Single by Kevin Gates

from the album Only the Generals Gon Understand
- Released: April 20, 2019
- Length: 4:03
- Label: BWA
- Songwriter: Kevin Gilyard
- Producer: Felix Leone

Kevin Gates singles chronology
| "Drip 4 Sale Extravaganza" (2019) | "Big Gangsta" (2019) | "Yukatan" (2019) |

= Big Gangsta =

2019 single by Kevin Gates

"Big Gangsta" is a song by American rapper Kevin Gates, released on April 20, 2019, as the lead single from his second EP Only the Generals Gon Understand (2019). It was produced by Canadian producer Felix Leone. The song was a sleeper hit, peaking at number 81 on the Billboard Hot 100 in April 2021.

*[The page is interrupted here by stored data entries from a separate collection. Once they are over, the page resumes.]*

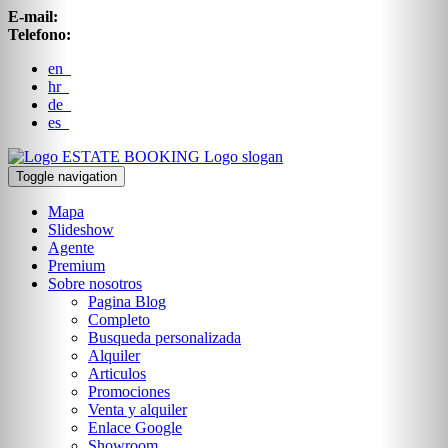
E-mail:
Telefono:
en
hr
de
es
ESTATE BOOKING
Logo slogan
Toggle navigation
Mapa
Slideshow
Agente
Premium
Sobre nosotros
Pagina Blog
Completo
Busqueda personalizada
Alquiler
Articulos
Promociones
Venta y alquiler
Enlace Google
Showroom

==Composition and critical reception==
Karlton Jahmal of HotNewHipHop describes the track as one which Kevin Gates "displays his penchant for clever bars and booming choruses". The instrumental features a "soft harp sounding synth and a booming bass", and Gates uses a "sing song flow" in the chorus.

==Charts==

| Chart (2021) | Peak position |
|---|---|
| Canada Hot 100 (Billboard) | 98 |
| Global 200 (Billboard) | 132 |
| US Billboard Hot 100 | 81 |
| US Hot R&B/Hip-Hop Songs (Billboard) | 31 |
| US Rhythmic Airplay (Billboard) | 21 |

==Certifications==

| Region | Certification | Certified units/sales |
| United States (RIAA) | Platinum | 1,000,000^{‡} |
^{‡} Sales+streaming figures based on certification alone.